From here, the plot unfolds rapidly with numerous adventures as Amelie and Tim race to save the world. They are helped by the Earth Watchers, higher beings who have chosen to help humanity at a critical time in its evolution, higher beings who have chosen Amelie as their ambassador for change.

The narrative is upbeat and empowering and just what the world needs right now. Irving’s amusing and almost comical characterisations are most endearing. I especially enjoyed the interactions of Amelie and her brother Tim and her great-grandfather Storm.

Beautifully written and immediately engaging, Amelie Trott and the Earth Watchers brims with magical moments and has all the elements of classic storytelling. Irving has penned a tale with broad appeal, enchanting youngsters and adults alike. I would like to see this highly relevant novel taken up by schools.

Isobel Blackthorn is an award-winning author of unique and engaging fiction. She writes gripping mysteries, dark psychological thrillers and historical fiction. She is the author of The Unlikely Occultist: A biographical novel of Alice A Bailey and Alice A. Bailey: Life and Legacy

Book review: Esme’s Wish by Elizabeth Foster

Esme's Wish review

About Esme’s Wish

When fifteen-year-old Esme Silver objects at her father’s wedding, her protest is dismissed as the action of a stubborn, selfish teenager. Everyone else has accepted the loss of Esme’s mother, Ariane – so why can’t she?

But Esme is suspicious. She is sure that others are covering up the real reason for her mother’s disappearance – that ‘lost at sea’ is code for something more terrible, something she has a right to know.
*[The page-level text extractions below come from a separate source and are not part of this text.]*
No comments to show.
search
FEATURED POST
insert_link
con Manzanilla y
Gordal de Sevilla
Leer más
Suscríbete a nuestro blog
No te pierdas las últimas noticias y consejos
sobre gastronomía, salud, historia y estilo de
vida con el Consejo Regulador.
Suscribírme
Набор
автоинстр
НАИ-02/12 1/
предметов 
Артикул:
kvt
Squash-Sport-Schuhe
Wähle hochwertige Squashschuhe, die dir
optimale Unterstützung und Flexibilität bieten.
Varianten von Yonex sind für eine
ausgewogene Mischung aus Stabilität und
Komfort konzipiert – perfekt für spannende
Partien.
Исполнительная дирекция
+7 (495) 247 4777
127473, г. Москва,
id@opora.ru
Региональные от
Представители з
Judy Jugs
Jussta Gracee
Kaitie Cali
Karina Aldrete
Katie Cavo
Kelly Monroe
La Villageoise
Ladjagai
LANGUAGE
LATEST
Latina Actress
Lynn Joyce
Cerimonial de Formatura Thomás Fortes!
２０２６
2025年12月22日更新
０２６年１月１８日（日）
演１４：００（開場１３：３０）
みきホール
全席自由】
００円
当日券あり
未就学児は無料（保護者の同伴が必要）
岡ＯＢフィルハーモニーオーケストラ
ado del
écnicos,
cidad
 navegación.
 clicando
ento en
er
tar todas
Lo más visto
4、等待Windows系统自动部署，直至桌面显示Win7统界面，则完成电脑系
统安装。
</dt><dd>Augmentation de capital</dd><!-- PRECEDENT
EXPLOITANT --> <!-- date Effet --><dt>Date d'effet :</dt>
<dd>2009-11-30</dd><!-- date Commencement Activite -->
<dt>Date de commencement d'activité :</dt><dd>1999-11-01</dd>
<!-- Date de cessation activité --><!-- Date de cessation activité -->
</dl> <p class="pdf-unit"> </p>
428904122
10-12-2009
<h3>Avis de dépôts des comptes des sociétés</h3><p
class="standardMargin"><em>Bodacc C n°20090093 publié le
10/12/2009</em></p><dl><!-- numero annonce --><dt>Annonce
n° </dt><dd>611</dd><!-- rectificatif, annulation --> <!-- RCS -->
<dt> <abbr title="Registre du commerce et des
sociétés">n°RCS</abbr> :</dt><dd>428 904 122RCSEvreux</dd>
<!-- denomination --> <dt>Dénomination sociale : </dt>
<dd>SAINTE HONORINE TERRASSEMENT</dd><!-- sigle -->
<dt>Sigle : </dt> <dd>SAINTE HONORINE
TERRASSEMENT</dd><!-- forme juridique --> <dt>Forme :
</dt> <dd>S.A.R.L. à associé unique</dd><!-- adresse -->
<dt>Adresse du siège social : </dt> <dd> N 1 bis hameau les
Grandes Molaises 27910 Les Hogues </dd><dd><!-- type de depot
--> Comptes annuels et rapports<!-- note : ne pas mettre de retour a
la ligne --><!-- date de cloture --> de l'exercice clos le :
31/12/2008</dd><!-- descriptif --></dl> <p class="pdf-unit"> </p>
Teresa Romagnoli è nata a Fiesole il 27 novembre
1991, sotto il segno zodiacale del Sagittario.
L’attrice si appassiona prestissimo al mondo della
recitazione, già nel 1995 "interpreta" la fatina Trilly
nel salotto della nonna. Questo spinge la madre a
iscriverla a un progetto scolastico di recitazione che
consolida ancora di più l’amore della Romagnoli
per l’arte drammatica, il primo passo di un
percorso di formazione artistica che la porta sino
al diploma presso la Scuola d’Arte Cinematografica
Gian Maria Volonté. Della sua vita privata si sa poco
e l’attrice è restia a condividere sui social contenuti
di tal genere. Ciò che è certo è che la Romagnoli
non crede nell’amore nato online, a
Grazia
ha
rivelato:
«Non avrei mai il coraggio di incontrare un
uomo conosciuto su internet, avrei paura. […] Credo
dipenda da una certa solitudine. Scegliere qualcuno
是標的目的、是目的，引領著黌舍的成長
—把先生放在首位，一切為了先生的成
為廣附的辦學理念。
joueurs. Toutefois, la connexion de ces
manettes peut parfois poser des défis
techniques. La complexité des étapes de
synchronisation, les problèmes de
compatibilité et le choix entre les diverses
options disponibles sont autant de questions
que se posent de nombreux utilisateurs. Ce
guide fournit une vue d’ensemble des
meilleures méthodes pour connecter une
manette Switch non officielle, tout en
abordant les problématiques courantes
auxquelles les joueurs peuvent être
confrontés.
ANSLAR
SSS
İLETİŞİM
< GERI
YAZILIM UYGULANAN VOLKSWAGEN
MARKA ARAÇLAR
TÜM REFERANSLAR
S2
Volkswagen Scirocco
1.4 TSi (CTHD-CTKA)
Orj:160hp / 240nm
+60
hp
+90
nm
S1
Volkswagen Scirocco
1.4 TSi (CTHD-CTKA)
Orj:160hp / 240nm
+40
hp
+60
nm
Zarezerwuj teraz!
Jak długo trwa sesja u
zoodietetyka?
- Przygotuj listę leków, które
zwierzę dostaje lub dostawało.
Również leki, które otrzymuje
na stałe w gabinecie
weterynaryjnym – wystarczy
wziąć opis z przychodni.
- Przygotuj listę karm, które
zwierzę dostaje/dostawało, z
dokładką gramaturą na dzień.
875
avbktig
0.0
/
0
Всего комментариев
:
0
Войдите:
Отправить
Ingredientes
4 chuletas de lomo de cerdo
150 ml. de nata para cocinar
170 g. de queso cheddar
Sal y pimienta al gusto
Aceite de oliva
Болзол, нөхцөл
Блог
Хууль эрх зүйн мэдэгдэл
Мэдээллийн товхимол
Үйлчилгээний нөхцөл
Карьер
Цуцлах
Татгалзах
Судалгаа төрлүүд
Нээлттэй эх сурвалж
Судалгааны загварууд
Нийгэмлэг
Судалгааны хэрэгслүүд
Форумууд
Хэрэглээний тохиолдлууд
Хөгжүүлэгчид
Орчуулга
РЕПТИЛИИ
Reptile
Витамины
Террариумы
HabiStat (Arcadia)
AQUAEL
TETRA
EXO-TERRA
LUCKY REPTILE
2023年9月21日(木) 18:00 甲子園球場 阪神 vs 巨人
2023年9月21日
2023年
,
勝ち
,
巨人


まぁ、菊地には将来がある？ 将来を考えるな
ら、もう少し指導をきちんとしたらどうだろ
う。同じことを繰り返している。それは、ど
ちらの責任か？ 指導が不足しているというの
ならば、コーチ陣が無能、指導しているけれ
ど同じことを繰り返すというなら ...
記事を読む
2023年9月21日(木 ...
After Esme is accidentally swept into the enchanted world of Aeolia, the truth begins to unfold. With her newfound friends, Daniel and Lillian, Esme retraces her mother’s steps in the glittering canal city of Esperance, untangling the threads of Ariane’s double life. But the more Esme discovers about Ariane, the more she questions whether she really knew her at all.

My Thoughts   

Before starting this book, the reader is shown a charming map of a mysterious place named Esperance, capital of Aeolia, a map that hints at what’s to come. The story opens in our world, on the wedding of Esme’s father and her new stepmother, Penelope. Esme isn’t happy and she is unable to disguise it. She’s missing her mother, Ariane, who was lost at sea presumed dead. Esme is a lonely child, little liked by the villagers of Picton Island where her father is lighthouse keeper. An outsider, she wants nothing more than to find out what happened to her mum.

When Penelope’s sister, the despicable Mavis, moves in to mind Esme while her father has his honeymoon, Esme experiences strange headaches and dizzy spells. She has a vision of her mum and dad and is puzzled by it. Her anguish over her mother intensifies and she decides to take off to Spindrift Island where Ariane disappeared many years before. As her quest unfolds, Esme is swept unexpectedly into another world, the world of Esperance, where she makes new friends and continues her search.

What unfolds is a series of adventures large and small, of dragons and other mythical creatures, and of special magical gifts. To say more would spoil the enchantment.

Foster has a fluid, engaging narrative style. The writing is simply exquisite. The pacing, plot twists and characterisation are just perfect. Depictions of the city of Esperance are conveyed in vivid and captivating detail. The various threads and elements of the story are woven together beautifully, culminating in an ending filled with wonder and surprises.

This is a story of loss and searching, of ancient Greek myths, of the artistic temperament and supposed insanity, of minds capable of accessing the inner realms the rational mind cannot reach. Absorbing, enchanting, whimsical, Esme’s Wish is a story to lose yourself in. I would recommend this book to readers one and all. Thoroughly enjoyable.